Título: Programa social reduz desigualdade mais do que o mínimo
Autor:
Fonte: Valor Econômico, 23/08/2006, Brasil, p. A4

A queda da desigualdade social do país nos últimos anos é conseqüência direta do aumento das transferências de renda do Estado para a sociedade, segundo o professor e economista Marcelo Neri, coordenador de Políticas Sociais da Fundação Getúlio Vargas (FGV). Já os aumentos reais de 9% e 13% concedidos pelo governo federal para o salário mínimos nos anos de 2005 e 2006, respectivamente, não provocaram redução significativa nos indicadores de pobreza e desigualdade social. Essas são duas das principais constatações da pesquisa "Redistribuição à Brasileira: Ingredientes Trabalhistas", elaborada pelo Centro de Políticas Sociais da FGV. O estudo baseia-se em dados da Pesquisa Mensal de Emprego, do Instituto Brasileiro de Geografia e Estatística (IBGE).

Entre 2002 e 2006, a participação dos 50% mais pobres no total da renda dos brasileiros aumentou de 9,95% para 12,2%. Paralelamente, a parcela referente aos 10% mais ricos caiu de 50,2% para 46,89%, segundo os dados compilados por Neri. "O ano de 2004 é especial, porque a tendência de estagnação é revertida e a renda do trabalhador volta a crescer, principalmente entre os mais pobres", disse, acrescentando que um dos responsáveis foi o Bolsa Família. "Um programa altamente focado, onde o dinheiro chega realmente aos mais pobres".

De acordo com Neri, a esperança do efeito do mínimo sobre a pobreza e a desigualdade reside hoje muito mais nos seus efeitos sobre a Previdência Social, através do pagamento dos benefícios previdenciários, do que sobre a renda dos trabalhadores. "Quando observamos os fortes reajustes do salário mínimo dos últimos dois anos sobre a renda do trabalho ficamos um pouco decepcionados. Esta é uma questão importante de ser ressaltada porque, nos últimos dez anos, o salário mínimo apresentou sempre um impacto forte de redução da pobreza e da desigualdade. Este impacto, aparentemente, foi perdido nestes últimos anos", diz o economista Marcelo Neri, coordenador do Centro de Políticas Sociais da Fundação.

Na avaliação do professor, a constatação não necessariamente significa que o efeito do mínimo sobre a renda do trabalho tenha sido negativo, mas que talvez os efeitos positivos deste aumento possam ter sido, de certa forma, minimizados pelos efeitos negativos da geração de desemprego e de uma maior informalidade.

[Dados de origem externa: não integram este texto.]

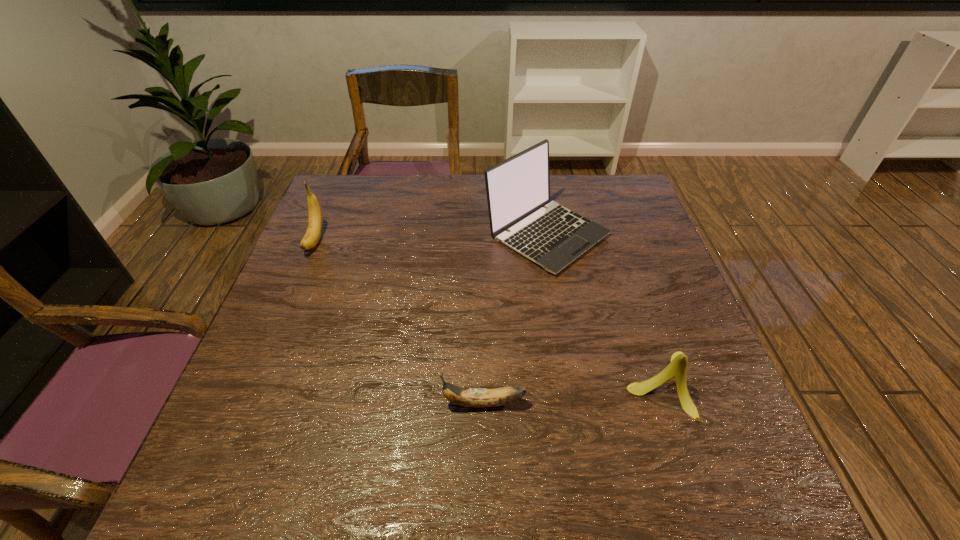
Identify the location of empty location between the second tallest object and the third tallest object. The width and height of the screenshot is (960, 540). (488, 312).

Where is `empty location between the second tallest banana and the laptop_computer`? This screenshot has height=540, width=960. empty location between the second tallest banana and the laptop_computer is located at coordinates (604, 309).

Where is `free point between the tallest banana and the tallest object`? The height and width of the screenshot is (540, 960). free point between the tallest banana and the tallest object is located at coordinates (431, 237).

Find the location of `free spot between the leftmost object and the rightmost banana`. free spot between the leftmost object and the rightmost banana is located at coordinates (488, 312).

What are the coordinates of `the second closest object to the farthest banana` in the screenshot? It's located at (468, 397).

Locate an element on the screen. Image resolution: width=960 pixels, height=540 pixels. the second closest object to the shortest object is located at coordinates (518, 188).

Locate an element on the screen. This screenshot has width=960, height=540. the closest banana relative to the tallest banana is located at coordinates (468, 397).

Locate an element on the screen. The height and width of the screenshot is (540, 960). banana that is the third closest to the laptop_computer is located at coordinates (315, 221).

Locate an element on the screen. Image resolution: width=960 pixels, height=540 pixels. free spot that satisfies the following two spatial constraints: 1. on the front side of the second shortest object; 2. on the peel of the second banana from left to right is located at coordinates (667, 403).

You are a GUI agent. You are given a task and a screenshot of the screen. Output one action in this format:
    pyautogui.click(x=<x>, y=<y>)
    Task: Click on the free spot that satisfies the following two spatial constraints: 1. at the front screen of the laptop_computer; 2. on the right side of the rightmost banana
    
    Given the screenshot: What is the action you would take?
    pyautogui.click(x=573, y=385)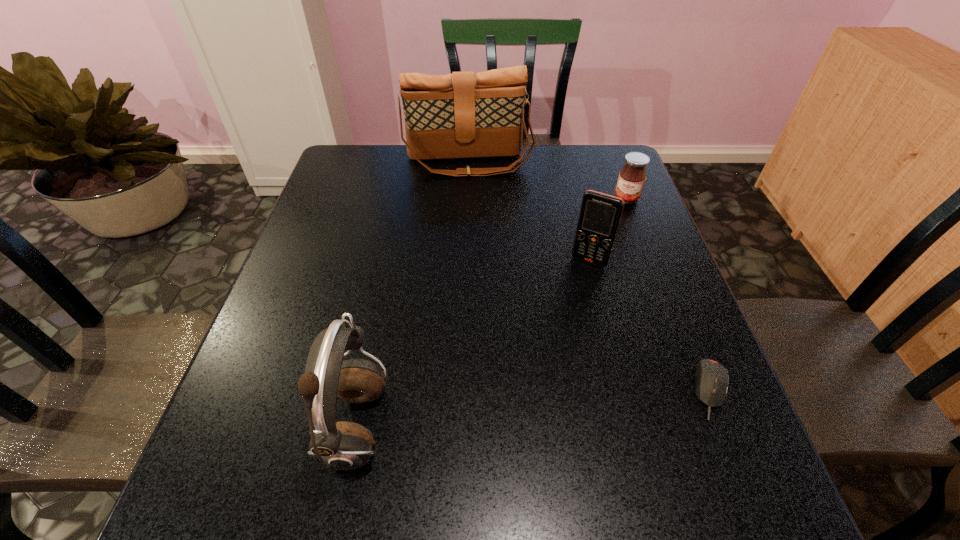
At what (x,y) coordinates should I click in order to perform the action: click on earphone. Please return your answer as a coordinate pair (x, y). This screenshot has height=540, width=960. Looking at the image, I should click on (343, 445).

Where is `the shortest object`? The height and width of the screenshot is (540, 960). the shortest object is located at coordinates (711, 378).

Find the location of a particular element. The image size is (960, 540). jam is located at coordinates (632, 177).

The image size is (960, 540). In order to click on the fourth nearest object in this screenshot , I will do `click(632, 177)`.

The width and height of the screenshot is (960, 540). Identify the location of the farthest object. (460, 115).

Locate an element on the screen. This screenshot has height=540, width=960. the third object from right to left is located at coordinates (600, 214).

What are the coordinates of `the third farthest object` in the screenshot? It's located at (600, 214).

Identify the location of free location located on the ear pads of the earphone. The width and height of the screenshot is (960, 540). (583, 428).

What are the coordinates of `vacant space positioned 0.090m on the back of the shortest object` in the screenshot? It's located at (686, 325).

At what (x,y) coordinates should I click in order to perform the action: click on vacant space situated 0.220m on the label side of the fourth nearest object. Please return your answer as a coordinate pair (x, y). Looking at the image, I should click on (604, 254).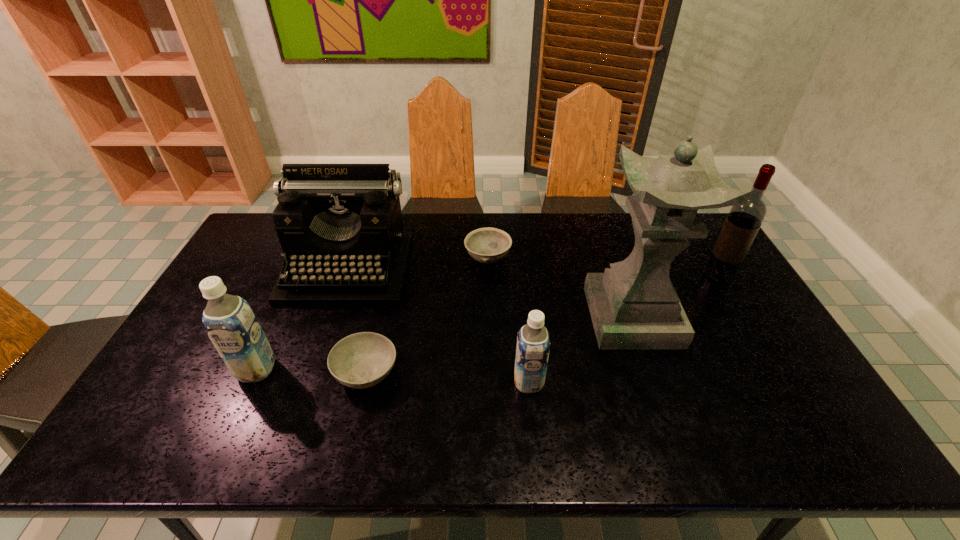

De acordo com a pesquisa, no passado, os efeitos positivos do aumento do salário mínimo na redução da pobreza eram mais fortes e evidentes. "É importante lembrar que o mínimo aumentou 100% nos últimos dez anos e talvez ele esteja muito alto para continuar produzindo os efeitos que causava antigamente. Além disto, os empregadores podem estar demitindo os trabalhadores com mais freqüência do que faziam no passado, empurrando-os para a informalidade".

Um "crítico" dos aumentos excessivos para o salário mínimo como forma de diminuição da desigualdade, Marcelo Neri defende uma maior agressividade e valores mais elevados para os programas sociais do governo federal.

"É preciso ter mais cuidado quando se concede reajustes ao salário mínimo, pois este aumento é irreversível e nem sempre causa o efeito desejado sobre a parcela da renda do trabalho. O fundamental é fazer crescer os bons programas sociais, como o Bolsa Família, que poderia ter o seu valor ampliado com significativo efeito sobre a desigualdade social", acredita.